Reconstruction after PCA (taking 2-eigen vectors) - (given above as well)

c) From the above examples - it is clearly visible that the reconstruction of y-data (in eigen space) back to its x-data-form (original dimensional space), is best facilitated when utilizing the original-data of the neighbouring points (which are calculated in the eigen space).

This is so - since using the original data, with weightage functions, allows for the inclusion of all details that existed in the original dimensions - as opposed to attempting to reconstruct the data from a linear expression of the eigen vectors in a linear space - specially when the no. of eigen vectors chosen is fewer than the dimension order of the original vector/image-space.

The eigen vectors allow for a resemblence to original data, upon reconstruction - because the 'constant' or non-variable data, is adjusted for within the chosen eigen-vectors that define the lower-dimensional eigen-space.. Hence, reconstructing from that coordinates in the eigen space, back to the original space - results in images that resemble the original image, but still lose out on some of the details.

The linear systems are more simplistic in their deconstruction/dimension-reduction methodology - and also in their reconstruction methodology - but do therefore, also allow for a greater loss of data, for the same degree of information retained (in terms of stored space in bytes). Their data is stored in terms of the coordinates in eigen space, and the representation of the eigen vectors in the original vector/image space.

The non-linear systems are more complex in their construction and deconstruction algorithms - but give far better results, for the same amount of information being stored. Their data is stored as a set of nodes and geodesic distances between nodes.

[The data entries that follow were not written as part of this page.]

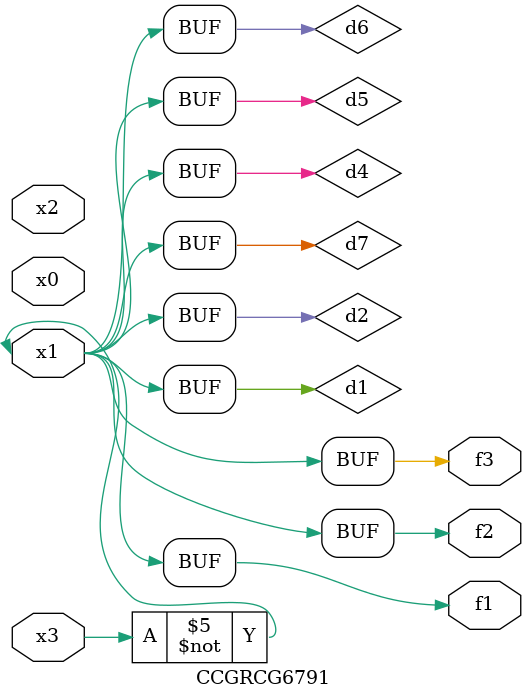
<source format=v>
module CCGRCG6791(
	input x0, x1, x2, x3,
	output f1, f2, f3
);

	wire d1, d2, d3, d4, d5, d6, d7;

	not (d1, x3);
	buf (d2, x1);
	xnor (d3, d1, d2);
	nor (d4, d1);
	buf (d5, d1, d2);
	buf (d6, d4, d5);
	nand (d7, d4);
	assign f1 = d6;
	assign f2 = d7;
	assign f3 = d6;
endmodule

</source>
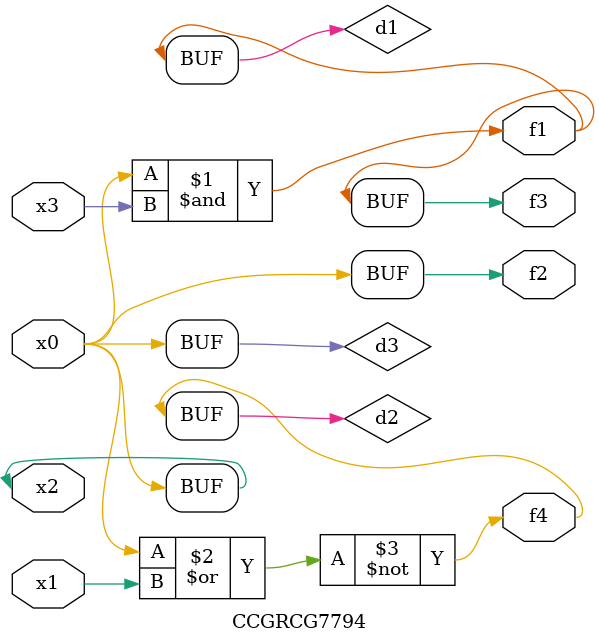
<source format=v>
module CCGRCG7794(
	input x0, x1, x2, x3,
	output f1, f2, f3, f4
);

	wire d1, d2, d3;

	and (d1, x2, x3);
	nor (d2, x0, x1);
	buf (d3, x0, x2);
	assign f1 = d1;
	assign f2 = d3;
	assign f3 = d1;
	assign f4 = d2;
endmodule

</source>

NOTE - the data in the non-linear system is stored as a function of the local neighbourhood of points - within which it is linear. Hence, resulting in multiple pockets of linearity, that allow for overall reduction of data by following the distances along these linear neighbourhoods (from one neighbourhood to another - and hence, traversing the entire image-space)- but there is no global linearity in the storage.

Q4.

Having run the Isomap and PCA algorithm on the set of 2000images, it can be said that the non-linear method is more efficient than the linear method - since it does not assume or require a pattern or a particular distrubtion in the vector/image-space, for it to give efficient reconstructions.

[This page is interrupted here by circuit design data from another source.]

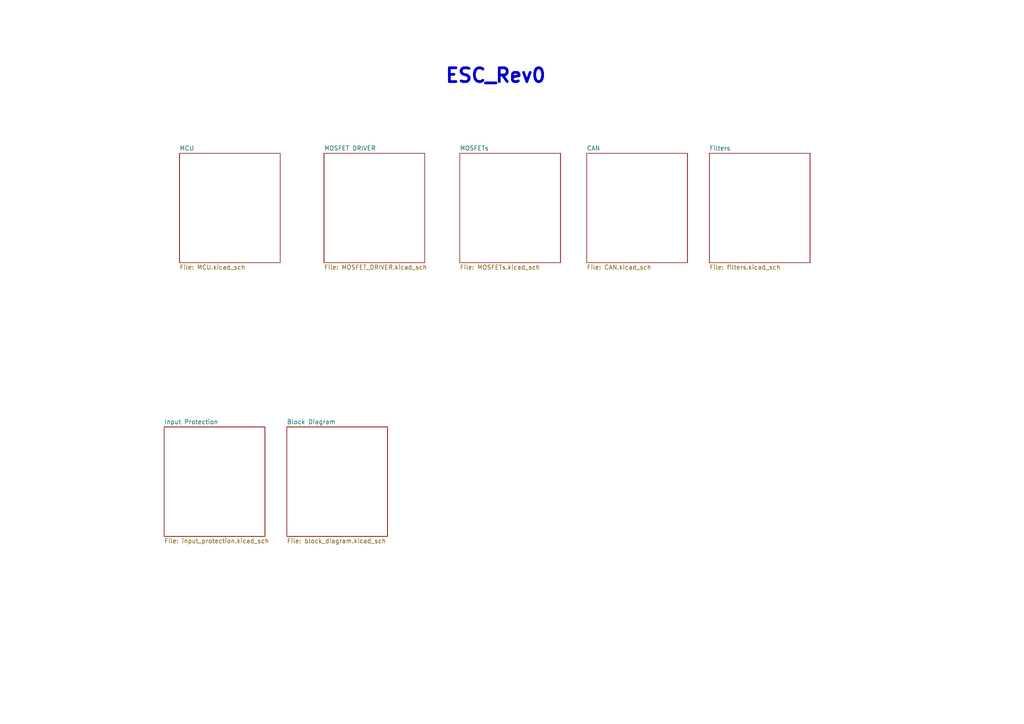
<source format=kicad_sch>
(kicad_sch
	(version 20231120)
	(generator "eeschema")
	(generator_version "8.0")
	(uuid "7906e740-34c4-4b06-b70f-1daa08872946")
	(paper "A4")
	(title_block
		(title "ESC_Rev0")
		(rev "0")
	)
	(lib_symbols)
	(text "${TITLE}"
		(exclude_from_sim no)
		(at 143.764 22.098 0)
		(effects
			(font
				(size 4 4)
				(thickness 0.8)
				(bold yes)
			)
		)
		(uuid "1c988560-9fca-471d-9580-cab16517de3b")
	)
	(sheet
		(at 52.07 44.45)
		(size 29.21 31.75)
		(fields_autoplaced yes)
		(stroke
			(width 0.1524)
			(type solid)
		)
		(fill
			(color 0 0 0 0.0000)
		)
		(uuid "1baec614-c02a-4110-987c-3ea70161a713")
		(property "Sheetname" "MCU"
			(at 52.07 43.7384 0)
			(effects
				(font
					(size 1.27 1.27)
				)
				(justify left bottom)
			)
		)
		(property "Sheetfile" "MCU.kicad_sch"
			(at 52.07 76.7846 0)
			(effects
				(font
					(size 1.27 1.27)
				)
				(justify left top)
			)
		)
		(instances
			(project "ESC_rev0"
				(path "/7906e740-34c4-4b06-b70f-1daa08872946"
					(page "4")
				)
			)
		)
	)
	(sheet
		(at 170.18 44.45)
		(size 29.21 31.75)
		(fields_autoplaced yes)
		(stroke
			(width 0.1524)
			(type solid)
		)
		(fill
			(color 0 0 0 0.0000)
		)
		(uuid "266b9186-051e-444d-b818-05c34306ea22")
		(property "Sheetname" "CAN"
			(at 170.18 43.7384 0)
			(effects
				(font
					(size 1.27 1.27)
				)
				(justify left bottom)
			)
		)
		(property "Sheetfile" "CAN.kicad_sch"
			(at 170.18 76.7846 0)
			(effects
				(font
					(size 1.27 1.27)
				)
				(justify left top)
			)
		)
		(instances
			(project "ESC_rev0"
				(path "/7906e740-34c4-4b06-b70f-1daa08872946"
					(page "7")
				)
			)
		)
	)
	(sheet
		(at 47.625 123.825)
		(size 29.21 31.75)
		(fields_autoplaced yes)
		(stroke
			(width 0.1524)
			(type solid)
		)
		(fill
			(color 0 0 0 0.0000)
		)
		(uuid "3e80544b-2d3b-437c-8c9a-22b201e65208")
		(property "Sheetname" "Input Protection"
			(at 47.625 123.1134 0)
			(effects
				(font
					(size 1.27 1.27)
				)
				(justify left bottom)
			)
		)
		(property "Sheetfile" "input_protection.kicad_sch"
			(at 47.625 156.1596 0)
			(effects
				(font
					(size 1.27 1.27)
				)
				(justify left top)
			)
		)
		(instances
			(project "ESC_rev0"
				(path "/7906e740-34c4-4b06-b70f-1daa08872946"
					(page "2")
				)
			)
		)
	)
	(sheet
		(at 205.74 44.45)
		(size 29.21 31.75)
		(fields_autoplaced yes)
		(stroke
			(width 0.1524)
			(type solid)
		)
		(fill
			(color 0 0 0 0.0000)
		)
		(uuid "5fd9db5c-0736-4055-a357-6423994f4958")
		(property "Sheetname" "Filters"
			(at 205.74 43.7384 0)
			(effects
				(font
					(size 1.27 1.27)
				)
				(justify left bottom)
			)
		)
		(property "Sheetfile" "filters.kicad_sch"
			(at 205.74 76.7846 0)
			(effects
				(font
					(size 1.27 1.27)
				)
				(justify left top)
			)
		)
		(instances
			(project "ESC_rev0"
				(path "/7906e740-34c4-4b06-b70f-1daa08872946"
					(page "8")
				)
			)
		)
	)
	(sheet
		(at 93.98 44.45)
		(size 29.21 31.75)
		(fields_autoplaced yes)
		(stroke
			(width 0.1524)
			(type solid)
		)
		(fill
			(color 0 0 0 0.0000)
		)
		(uuid "7bd23810-1284-43c0-85ae-fb85b4c95d04")
		(property "Sheetname" "MOSFET DRIVER"
			(at 93.98 43.7384 0)
			(effects
				(font
					(size 1.27 1.27)
				)
				(justify left bottom)
			)
		)
		(property "Sheetfile" "MOSFET_DRIVER.kicad_sch"
			(at 93.98 76.7846 0)
			(effects
				(font
					(size 1.27 1.27)
				)
				(justify left top)
			)
		)
		(instances
			(project "ESC_rev0"
				(path "/7906e740-34c4-4b06-b70f-1daa08872946"
					(page "5")
				)
			)
		)
	)
	(sheet
		(at 133.35 44.45)
		(size 29.21 31.75)
		(fields_autoplaced yes)
		(stroke
			(width 0.1524)
			(type solid)
		)
		(fill
			(color 0 0 0 0.0000)
		)
		(uuid "b7ae9a45-6f12-4716-8d28-767d1943a1a2")
		(property "Sheetname" "MOSFETs"
			(at 133.35 43.7384 0)
			(effects
				(font
					(size 1.27 1.27)
				)
				(justify left bottom)
			)
		)
		(property "Sheetfile" "MOSFETs.kicad_sch"
			(at 133.35 76.7846 0)
			(effects
				(font
					(size 1.27 1.27)
				)
				(justify left top)
			)
		)
		(instances
			(project "ESC_rev0"
				(path "/7906e740-34c4-4b06-b70f-1daa08872946"
					(page "6")
				)
			)
		)
	)
	(sheet
		(at 83.185 123.825)
		(size 29.21 31.75)
		(fields_autoplaced yes)
		(stroke
			(width 0.1524)
			(type solid)
		)
		(fill
			(color 0 0 0 0.0000)
		)
		(uuid "cef11e7d-cd72-48a5-a1d8-734ca31a81d8")
		(property "Sheetname" "Block Diagram"
			(at 83.185 123.1134 0)
			(effects
				(font
					(size 1.27 1.27)
				)
				(justify left bottom)
			)
		)
		(property "Sheetfile" "block_diagram.kicad_sch"
			(at 83.185 156.1596 0)
			(effects
				(font
					(size 1.27 1.27)
				)
				(justify left top)
			)
		)
		(instances
			(project "ESC_rev0"
				(path "/7906e740-34c4-4b06-b70f-1daa08872946"
					(page "3")
				)
			)
		)
	)
	(sheet_instances
		(path "/"
			(page "1")
		)
	)
)

</source>
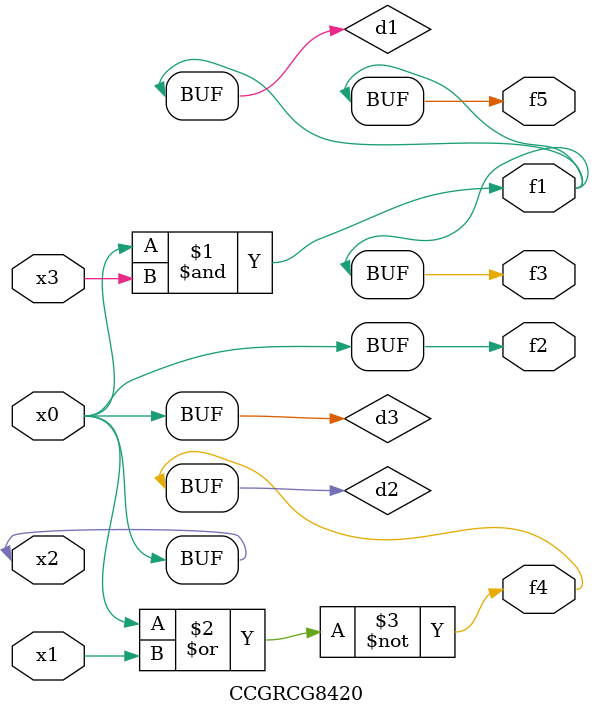
<source format=v>
module CCGRCG8420(
	input x0, x1, x2, x3,
	output f1, f2, f3, f4, f5
);

	wire d1, d2, d3;

	and (d1, x2, x3);
	nor (d2, x0, x1);
	buf (d3, x0, x2);
	assign f1 = d1;
	assign f2 = d3;
	assign f3 = d1;
	assign f4 = d2;
	assign f5 = d1;
endmodule

</source>
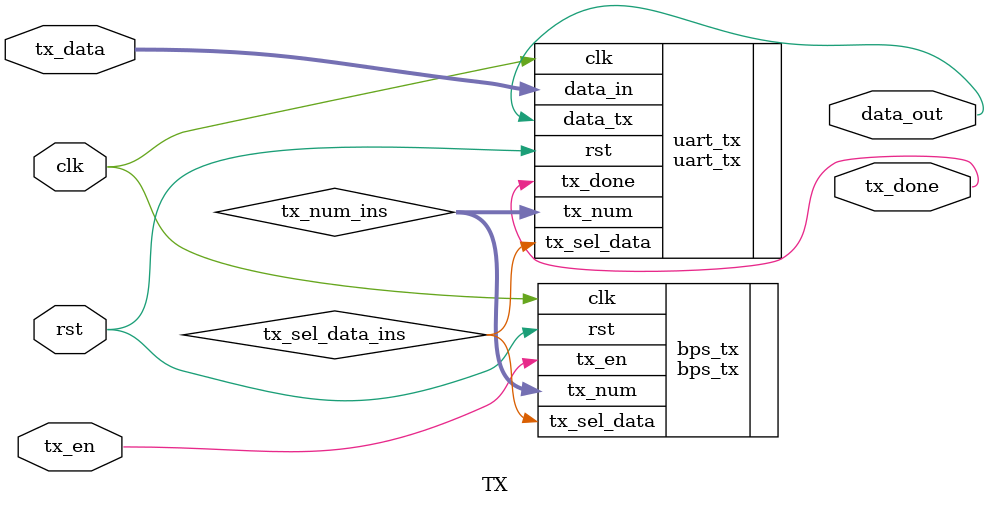
<source format=v>
`timescale 1ns / 1ps
module TX(
    input clk,
    input rst,
    input [7:0] tx_data,
    input tx_en,
	output tx_done,
    output data_out
    );

    wire tx_sel_data_ins;
    wire [3:0] tx_num_ins;

    bps_tx bps_tx(
    .clk(clk),
    .rst(rst),
    .tx_en(tx_en),

    .tx_sel_data(tx_sel_data_ins),
    .tx_num(tx_num_ins)
    );

    uart_tx uart_tx(
    .clk(clk),
    .rst(rst),
    .tx_num(tx_num_ins),
    .tx_sel_data(tx_sel_data_ins),
    .data_in(tx_data),
	.tx_done(tx_done),
    .data_tx(data_out)
    );


endmodule


</source>
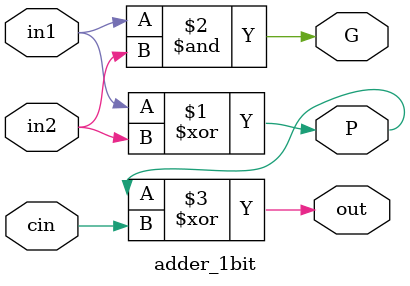
<source format=v>
`timescale 1ns / 1ps
module adder_1bit(input in1, input in2, input cin, output out, output P, output G);
	xor g1(P,in1,in2);
	and g2(G,in1,in2);
	xor g3(out,P,cin);
endmodule
</source>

The linear methods are less efficient, since they are effective (in dimensions reduction) only if the data in the vector/image space, is oriented suitable for that reduction.

The linear methods have the advantage in being faster and requiring less processing - but suffer from the loss of efficiency in reconstruction, even when using the neighbours to do the reconstruction.

Example :

PCA-reconstructed image (using neighbours)

The more intense image in the reconstruction does not match the theta-angles of the two images taken to creat this new averaged image - while the shadow-image's angles do match the average of the two thetas.

This is probably explainable as the fact that since the y1,y2 did not map in any particular pattern to theta1,theta2 - therefore, in the eigen space - the neighbours of the overaged y1,y2 point - came out to be those with a great deviation in theta1,theta2. Hence, the image is grossly inaccurate to what it should be

IMAGE : Isomap reconstruction using neighbours:

This image is the accurate average of the two images whose average was taken to create this piont in the representation space.

HENCE - non-linear methods do seem to have the edge over linear methods.